Turnover in the service industry is extremely high, and many employers take it for granted that they will be faced with a revolving door of front-line workers. The problem is a vicious cycle: employers refuse to treat employees well because they think they're going to leave, employees will leave because they're not treated well, and the cycle perpetuates.

The author cites employment surveys that support both sets of attitudes: employees are "loyal to the highest bidder" and the majority will leave if offered a little more money, meanwhile they have an intense dislike for their employer (both the company and their supervisor). One feeds the other.

The author refers to surveys that rank jobs in terms of employee satisfaction, noting that it's not about the money: many of the most satisfying jobs are not high-salary positions. Also, there is no one "best" job for everyone, but a best job based on a person's unique characteristics: attitudes and personality.

Work and Play

Whether a task is defined as work or play is a matter of individual perspective - whether the person face with that task sees it as a pleasant or unpleasant experience, and what they get out of it. To a person who loves what they are doing, work can seem a lot like play.

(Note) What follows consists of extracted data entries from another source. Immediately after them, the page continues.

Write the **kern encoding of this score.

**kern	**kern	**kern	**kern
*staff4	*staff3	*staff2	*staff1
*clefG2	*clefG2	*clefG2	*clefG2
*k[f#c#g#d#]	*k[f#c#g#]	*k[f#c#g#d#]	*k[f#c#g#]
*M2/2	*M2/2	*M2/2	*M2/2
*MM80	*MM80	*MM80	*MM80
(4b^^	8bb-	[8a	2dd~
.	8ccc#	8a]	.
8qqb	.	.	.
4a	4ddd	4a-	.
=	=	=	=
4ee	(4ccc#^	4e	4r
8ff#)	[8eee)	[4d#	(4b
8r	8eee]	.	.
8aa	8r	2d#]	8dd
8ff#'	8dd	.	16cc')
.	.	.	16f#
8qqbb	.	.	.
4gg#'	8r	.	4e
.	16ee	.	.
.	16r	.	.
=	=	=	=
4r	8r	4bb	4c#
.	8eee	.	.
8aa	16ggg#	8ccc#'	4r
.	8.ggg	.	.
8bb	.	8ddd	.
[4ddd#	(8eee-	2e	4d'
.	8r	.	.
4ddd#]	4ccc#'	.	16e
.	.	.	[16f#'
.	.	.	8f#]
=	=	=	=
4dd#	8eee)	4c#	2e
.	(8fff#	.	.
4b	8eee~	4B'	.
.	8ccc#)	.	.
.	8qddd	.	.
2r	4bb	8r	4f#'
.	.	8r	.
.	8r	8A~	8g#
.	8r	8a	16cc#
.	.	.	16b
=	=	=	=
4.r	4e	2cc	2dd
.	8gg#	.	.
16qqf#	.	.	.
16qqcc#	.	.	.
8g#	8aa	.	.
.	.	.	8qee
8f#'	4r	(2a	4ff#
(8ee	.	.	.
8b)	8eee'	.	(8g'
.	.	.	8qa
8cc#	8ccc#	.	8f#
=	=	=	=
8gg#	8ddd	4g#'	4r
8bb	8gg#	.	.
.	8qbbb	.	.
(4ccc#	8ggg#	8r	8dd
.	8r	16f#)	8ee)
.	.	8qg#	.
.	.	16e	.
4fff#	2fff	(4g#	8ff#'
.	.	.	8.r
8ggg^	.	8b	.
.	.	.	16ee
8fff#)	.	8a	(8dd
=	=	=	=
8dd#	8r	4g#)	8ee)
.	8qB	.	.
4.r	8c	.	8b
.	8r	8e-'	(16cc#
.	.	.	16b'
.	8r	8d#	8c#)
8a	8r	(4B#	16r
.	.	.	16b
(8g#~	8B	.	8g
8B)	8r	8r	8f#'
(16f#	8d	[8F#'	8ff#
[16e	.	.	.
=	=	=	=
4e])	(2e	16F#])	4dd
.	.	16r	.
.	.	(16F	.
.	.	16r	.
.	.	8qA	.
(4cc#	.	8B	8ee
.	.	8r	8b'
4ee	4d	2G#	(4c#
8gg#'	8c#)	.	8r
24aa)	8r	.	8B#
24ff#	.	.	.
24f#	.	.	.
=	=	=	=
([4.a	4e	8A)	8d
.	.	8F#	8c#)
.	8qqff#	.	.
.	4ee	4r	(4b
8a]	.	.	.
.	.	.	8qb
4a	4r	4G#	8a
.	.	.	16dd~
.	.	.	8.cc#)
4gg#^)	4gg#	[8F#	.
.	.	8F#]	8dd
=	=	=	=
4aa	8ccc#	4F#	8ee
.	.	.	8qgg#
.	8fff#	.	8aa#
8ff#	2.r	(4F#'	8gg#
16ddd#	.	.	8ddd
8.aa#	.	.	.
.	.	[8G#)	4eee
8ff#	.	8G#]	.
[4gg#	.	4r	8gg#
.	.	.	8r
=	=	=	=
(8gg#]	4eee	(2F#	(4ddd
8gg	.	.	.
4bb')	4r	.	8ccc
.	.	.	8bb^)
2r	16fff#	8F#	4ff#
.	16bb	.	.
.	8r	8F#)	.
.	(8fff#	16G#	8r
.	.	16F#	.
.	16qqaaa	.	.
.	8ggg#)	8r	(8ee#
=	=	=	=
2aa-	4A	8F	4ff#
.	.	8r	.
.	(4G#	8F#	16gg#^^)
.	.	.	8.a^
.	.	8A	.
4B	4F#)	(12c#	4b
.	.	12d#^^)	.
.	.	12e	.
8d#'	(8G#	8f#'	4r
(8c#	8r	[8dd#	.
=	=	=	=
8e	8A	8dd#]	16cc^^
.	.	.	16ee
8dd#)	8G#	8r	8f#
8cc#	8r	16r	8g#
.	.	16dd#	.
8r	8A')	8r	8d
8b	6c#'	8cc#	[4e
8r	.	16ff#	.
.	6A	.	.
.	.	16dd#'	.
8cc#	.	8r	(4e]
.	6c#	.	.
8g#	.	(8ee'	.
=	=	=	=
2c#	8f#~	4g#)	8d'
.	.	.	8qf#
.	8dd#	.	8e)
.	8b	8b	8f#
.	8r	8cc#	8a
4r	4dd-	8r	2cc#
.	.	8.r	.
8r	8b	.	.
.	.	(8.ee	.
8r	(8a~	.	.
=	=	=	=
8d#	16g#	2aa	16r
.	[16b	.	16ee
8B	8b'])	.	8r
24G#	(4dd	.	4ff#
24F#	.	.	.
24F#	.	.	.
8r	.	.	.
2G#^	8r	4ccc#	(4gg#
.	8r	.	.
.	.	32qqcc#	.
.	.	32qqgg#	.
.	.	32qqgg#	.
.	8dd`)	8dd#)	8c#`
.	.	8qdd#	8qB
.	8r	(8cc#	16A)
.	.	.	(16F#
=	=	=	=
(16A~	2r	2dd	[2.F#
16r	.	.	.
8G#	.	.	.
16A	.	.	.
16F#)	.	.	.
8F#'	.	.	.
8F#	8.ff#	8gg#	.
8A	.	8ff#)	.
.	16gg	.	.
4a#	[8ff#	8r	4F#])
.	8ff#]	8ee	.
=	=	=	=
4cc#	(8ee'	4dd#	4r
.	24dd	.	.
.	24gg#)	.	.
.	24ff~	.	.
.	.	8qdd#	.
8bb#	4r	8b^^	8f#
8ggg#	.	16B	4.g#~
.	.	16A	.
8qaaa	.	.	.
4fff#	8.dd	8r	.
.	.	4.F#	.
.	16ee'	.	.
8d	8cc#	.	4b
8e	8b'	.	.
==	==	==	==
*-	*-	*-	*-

Some tips to the employee:

The author tells of his work on a project where he interviewed a number of people in jobs that seem unbearable to many: working in a laundry, on a hog farm, in a foundry, and found both people who hated and loved the very same jobs. It's a matter of attitude. The author found that there are four factors common to whether a person enjoys their work:

  1. Choice - People who have a positive attitude feel they have choice. The work must be done, but they can choose how to go about it, what order to do the tasks, etc., and so long as it's completed with reasonable quality and efficiency, they're not hassled.
  2. Risk - People enjoy work that has some degree of risk. The possibility that things may not turn out well drives them to ensure that it does. It need not be risk to life and limb, merely the possibility of a negative outcome. If it weren't for that, there's no pride in getting it right.
  3. Score - The ability to keep score makes work meaningful, and people are drawn to numbers as a measure of success. A worker in a laundry kept mental note of the number of sheets he folded, a carnie kept track of the number of riders served. This isn't the same as the performance metrics used by the boss, but merely an informal measure kept by the employee himself, to give him a sense of accomplishment at the end of the day.
  4. Purpose - Good work gives a person a sense of purpose. Even if the job consists of routine and monotonous tasks (or especially when that is so), having a big-picture perspective gives meaning to work and gets the worker emotionally involved.

A couple of anecdotes follow that suggest a fifth point: genuine appreciation. The praise of a supervisor is valued, but means far less than the genuine appreciation of the customer. Find opportunities to get the cooks out of the kitchen, to watch people enjoying the fruit of their labor, and they'll return to the line with a renewed sense of satisfaction.